The Ajoie (/fr/; Elsgau, Frainc-Comtou: Aidjoue) is an historic region roughly coinciding with Porrentruy District in the canton of Jura in northwestern Switzerland.

It is a part of the Jura plain, composed of six geographic areas:

- the Vendline (river) valley (northeast), with the communities Vendlincourt, Bonfol and Beurnevésin;
- La Baroche (east): Miécourt, Charmoille, Fregiécourt, Pleujouse and Asuel;
- the flanc du Mont Terri (south): Cornol, Courgenay, Fontenais and Bressaucourt;
- the Haute-Ajoie (west): Courtedoux, Chevenez, Rocourt, Roche-d'Or, Réclère, Damvant, Grandfontaine, Fahy and Bure;
- Allaine (river) valley (centre and north): Alle, Porrentruy, Courchavon, Courtemaîche, Montignez, Buix and Boncourt;
- the Coeuvatte valley (north): Coeuve, Damphreux and Lugnez.

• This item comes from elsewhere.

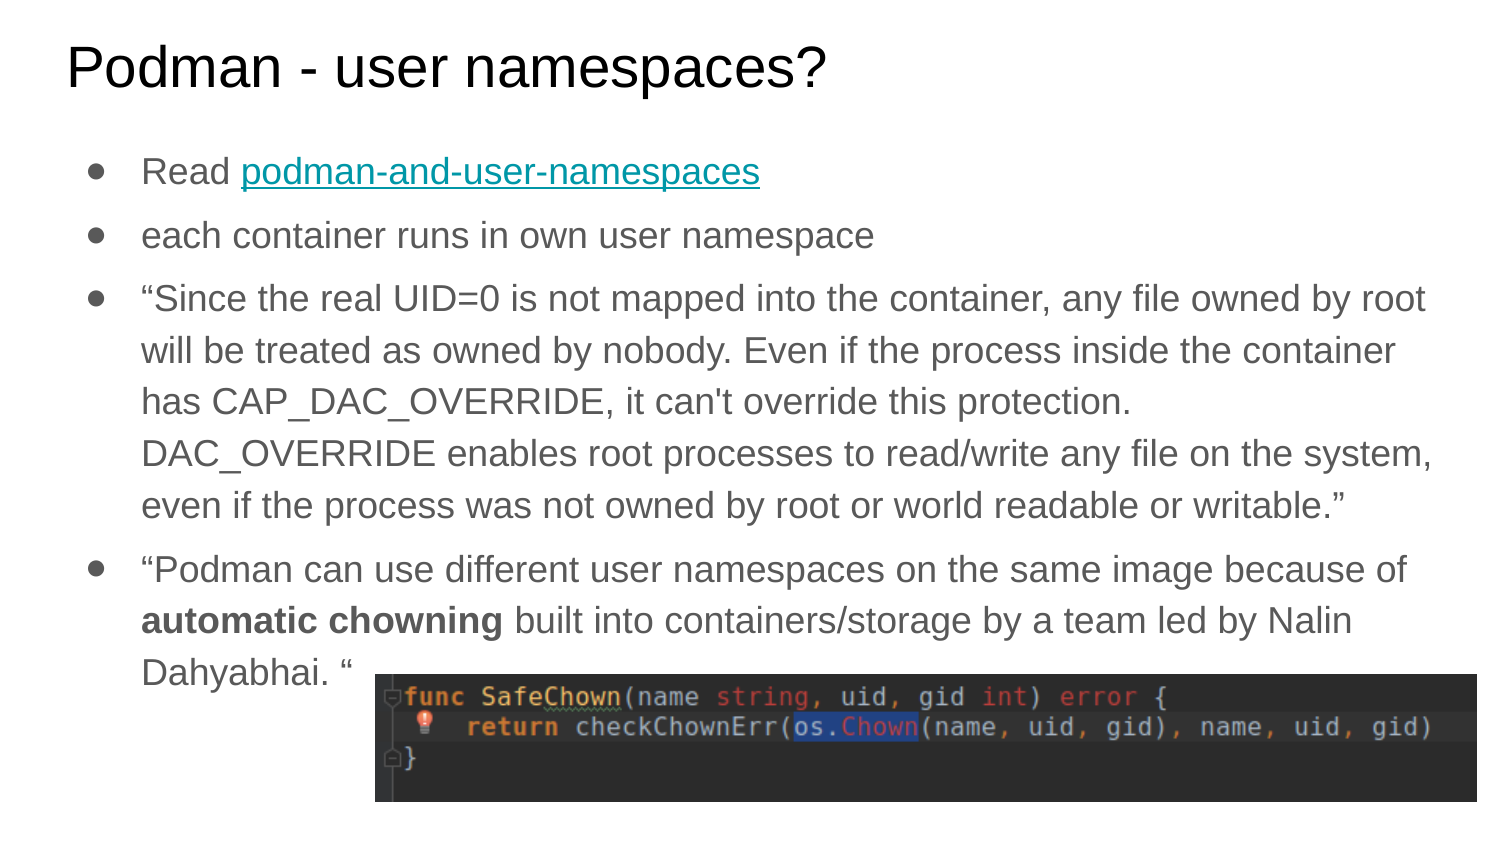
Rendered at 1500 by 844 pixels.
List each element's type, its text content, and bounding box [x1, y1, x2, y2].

picture [375, 674, 1477, 802]
list Read podman-and-user-namespaces each container runs in own user namespace “Since the real UID=0 is not mapped into the container, any file owned by root will be treated as owned by nobody. Even if the process inside the container has CAP_DAC_OVERRIDE, it can't override this protection. DAC_OVERRIDE enables root processes to read/write any file on the system, even if the process was not owned by root or world readable or writable.” “Podman can use different user namespaces on the same image because of automatic chowning built into containers/storage by a team led by Nalin Dahyabhai. “ [51, 125, 1449, 686]
title Podman - user namespaces? [51, 13, 1449, 108]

The inhabitants are mainly Roman Catholic. Each year on St. Martin's Day they enjoy a substantial banquet lasting for many hours, and composed of all the various cuts of freshly butchered pigs, together with regional wines and shots of damassine, the regional AOC eau de vie.

It is also an occasion to discover the traditions and other products of the Ajoie terroir.

The Swiss Army has established a large military camp for their armoured corps close to the Swiss-French border, on Bure territory.